*Assignment:* A precise repetition of every line below is the required answer.
[Start of section]
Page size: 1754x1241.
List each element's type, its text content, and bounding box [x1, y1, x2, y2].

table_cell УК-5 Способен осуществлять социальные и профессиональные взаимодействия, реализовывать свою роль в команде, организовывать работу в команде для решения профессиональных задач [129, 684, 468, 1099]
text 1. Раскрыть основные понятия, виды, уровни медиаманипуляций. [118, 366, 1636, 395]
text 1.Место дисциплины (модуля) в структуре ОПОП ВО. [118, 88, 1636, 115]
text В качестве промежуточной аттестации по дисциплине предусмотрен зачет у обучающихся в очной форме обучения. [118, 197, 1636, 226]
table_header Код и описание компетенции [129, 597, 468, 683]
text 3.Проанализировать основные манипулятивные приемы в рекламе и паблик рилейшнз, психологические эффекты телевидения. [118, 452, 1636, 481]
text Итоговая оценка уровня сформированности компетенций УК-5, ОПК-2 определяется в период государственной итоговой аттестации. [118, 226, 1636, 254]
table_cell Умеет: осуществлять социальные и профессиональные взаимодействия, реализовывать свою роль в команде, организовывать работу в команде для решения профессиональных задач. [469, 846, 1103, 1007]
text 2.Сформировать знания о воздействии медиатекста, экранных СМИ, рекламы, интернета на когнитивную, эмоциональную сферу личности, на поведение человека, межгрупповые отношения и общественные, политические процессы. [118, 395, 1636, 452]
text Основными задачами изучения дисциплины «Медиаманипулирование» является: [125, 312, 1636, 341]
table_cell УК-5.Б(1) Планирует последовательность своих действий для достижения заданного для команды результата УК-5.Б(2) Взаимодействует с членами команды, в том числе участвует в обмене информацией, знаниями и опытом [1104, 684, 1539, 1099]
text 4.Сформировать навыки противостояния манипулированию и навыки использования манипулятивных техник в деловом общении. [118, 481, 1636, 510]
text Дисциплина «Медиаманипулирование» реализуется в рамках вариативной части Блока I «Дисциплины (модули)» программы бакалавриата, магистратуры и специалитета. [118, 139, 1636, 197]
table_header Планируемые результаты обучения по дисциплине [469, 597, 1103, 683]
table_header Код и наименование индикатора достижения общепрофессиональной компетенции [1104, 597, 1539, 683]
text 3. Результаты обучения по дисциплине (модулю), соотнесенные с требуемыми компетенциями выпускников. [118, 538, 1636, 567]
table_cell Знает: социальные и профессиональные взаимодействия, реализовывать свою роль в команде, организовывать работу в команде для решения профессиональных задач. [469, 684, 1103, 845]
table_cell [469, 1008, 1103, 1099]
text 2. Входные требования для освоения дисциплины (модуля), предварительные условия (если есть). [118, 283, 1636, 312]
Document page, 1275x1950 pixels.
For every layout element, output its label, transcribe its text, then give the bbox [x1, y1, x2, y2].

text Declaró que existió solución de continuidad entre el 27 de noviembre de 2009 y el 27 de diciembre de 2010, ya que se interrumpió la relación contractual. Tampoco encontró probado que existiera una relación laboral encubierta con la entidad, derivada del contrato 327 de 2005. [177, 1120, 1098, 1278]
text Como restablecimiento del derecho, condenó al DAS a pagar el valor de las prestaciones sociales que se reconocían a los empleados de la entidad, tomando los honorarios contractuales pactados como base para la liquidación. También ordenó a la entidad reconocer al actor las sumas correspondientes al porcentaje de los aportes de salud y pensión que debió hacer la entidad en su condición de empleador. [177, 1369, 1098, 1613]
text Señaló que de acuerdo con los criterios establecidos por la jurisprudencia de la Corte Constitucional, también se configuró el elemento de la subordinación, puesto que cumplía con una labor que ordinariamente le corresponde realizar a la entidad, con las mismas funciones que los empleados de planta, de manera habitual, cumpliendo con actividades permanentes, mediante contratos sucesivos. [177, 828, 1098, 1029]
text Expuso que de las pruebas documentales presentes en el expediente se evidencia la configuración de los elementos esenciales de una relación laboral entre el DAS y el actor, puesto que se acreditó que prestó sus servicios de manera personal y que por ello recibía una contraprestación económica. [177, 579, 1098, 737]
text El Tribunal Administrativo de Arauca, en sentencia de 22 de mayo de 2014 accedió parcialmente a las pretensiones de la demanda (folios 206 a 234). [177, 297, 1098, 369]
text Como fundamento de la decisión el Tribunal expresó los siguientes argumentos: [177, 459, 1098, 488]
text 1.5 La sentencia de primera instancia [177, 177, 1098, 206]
[End of section]
*Response:*
Page size: 1754x1241.
List each element's type, its text content, and bounding box [x1, y1, x2, y2].

table_cell УК-5 Способен осуществлять социальные и профессиональные взаимодействия, реализовывать свою роль в команде, организовывать работу в команде для решения профессиональных задач [129, 684, 468, 1099]
text 1. Раскрыть основные понятия, виды, уровни медиаманипуляций. [118, 366, 1636, 395]
text 1.Место дисциплины (модуля) в структуре ОПОП ВО. [118, 88, 1636, 115]
text В качестве промежуточной аттестации по дисциплине предусмотрен зачет у обучающихся в очной форме обучения. [118, 197, 1636, 226]
table_header Код и описание компетенции [129, 597, 468, 683]
text 3.Проанализировать основные манипулятивные приемы в рекламе и паблик рилейшнз, психологические эффекты телевидения. [118, 452, 1636, 481]
text Итоговая оценка уровня сформированности компетенций УК-5, ОПК-2 определяется в период государственной итоговой аттестации. [118, 226, 1636, 254]
table_cell Умеет: осуществлять социальные и профессиональные взаимодействия, реализовывать свою роль в команде, организовывать работу в команде для решения профессиональных задач. [469, 846, 1103, 1007]
text 2.Сформировать знания о воздействии медиатекста, экранных СМИ, рекламы, интернета на когнитивную, эмоциональную сферу личности, на поведение человека, межгрупповые отношения и общественные, политические процессы. [118, 395, 1636, 452]
text Основными задачами изучения дисциплины «Медиаманипулирование» является: [125, 312, 1636, 341]
table_cell УК-5.Б(1) Планирует последовательность своих действий для достижения заданного для команды результата УК-5.Б(2) Взаимодействует с членами команды, в том числе участвует в обмене информацией, знаниями и опытом [1104, 684, 1539, 1099]
text 4.Сформировать навыки противостояния манипулированию и навыки использования манипулятивных техник в деловом общении. [118, 481, 1636, 510]
text Дисциплина «Медиаманипулирование» реализуется в рамках вариативной части Блока I «Дисциплины (модули)» программы бакалавриата, магистратуры и специалитета. [118, 139, 1636, 197]
table_header Планируемые результаты обучения по дисциплине [469, 597, 1103, 683]
table_header Код и наименование индикатора достижения общепрофессиональной компетенции [1104, 597, 1539, 683]
text 3. Результаты обучения по дисциплине (модулю), соотнесенные с требуемыми компетенциями выпускников. [118, 538, 1636, 567]
table_cell Знает: социальные и профессиональные взаимодействия, реализовывать свою роль в команде, организовывать работу в команде для решения профессиональных задач. [469, 684, 1103, 845]
table_cell [469, 1008, 1103, 1099]
text 2. Входные требования для освоения дисциплины (модуля), предварительные условия (если есть). [118, 283, 1636, 312]
Document page, 1275x1950 pixels.
For every layout element, output its label, transcribe its text, then give the bbox [x1, y1, x2, y2].

text Declaró que existió solución de continuidad entre el 27 de noviembre de 2009 y el 27 de diciembre de 2010, ya que se interrumpió la relación contractual. Tampoco encontró probado que existiera una relación laboral encubierta con la entidad, derivada del contrato 327 de 2005. [177, 1120, 1098, 1278]
text Como restablecimiento del derecho, condenó al DAS a pagar el valor de las prestaciones sociales que se reconocían a los empleados de la entidad, tomando los honorarios contractuales pactados como base para la liquidación. También ordenó a la entidad reconocer al actor las sumas correspondientes al porcentaje de los aportes de salud y pensión que debió hacer la entidad en su condición de empleador. [177, 1369, 1098, 1613]
text Señaló que de acuerdo con los criterios establecidos por la jurisprudencia de la Corte Constitucional, también se configuró el elemento de la subordinación, puesto que cumplía con una labor que ordinariamente le corresponde realizar a la entidad, con las mismas funciones que los empleados de planta, de manera habitual, cumpliendo con actividades permanentes, mediante contratos sucesivos. [177, 828, 1098, 1029]
text Expuso que de las pruebas documentales presentes en el expediente se evidencia la configuración de los elementos esenciales de una relación laboral entre el DAS y el actor, puesto que se acreditó que prestó sus servicios de manera personal y que por ello recibía una contraprestación económica. [177, 579, 1098, 737]
text El Tribunal Administrativo de Arauca, en sentencia de 22 de mayo de 2014 accedió parcialmente a las pretensiones de la demanda (folios 206 a 234). [177, 297, 1098, 369]
text Como fundamento de la decisión el Tribunal expresó los siguientes argumentos: [177, 459, 1098, 488]
text 1.5 La sentencia de primera instancia [177, 177, 1098, 206]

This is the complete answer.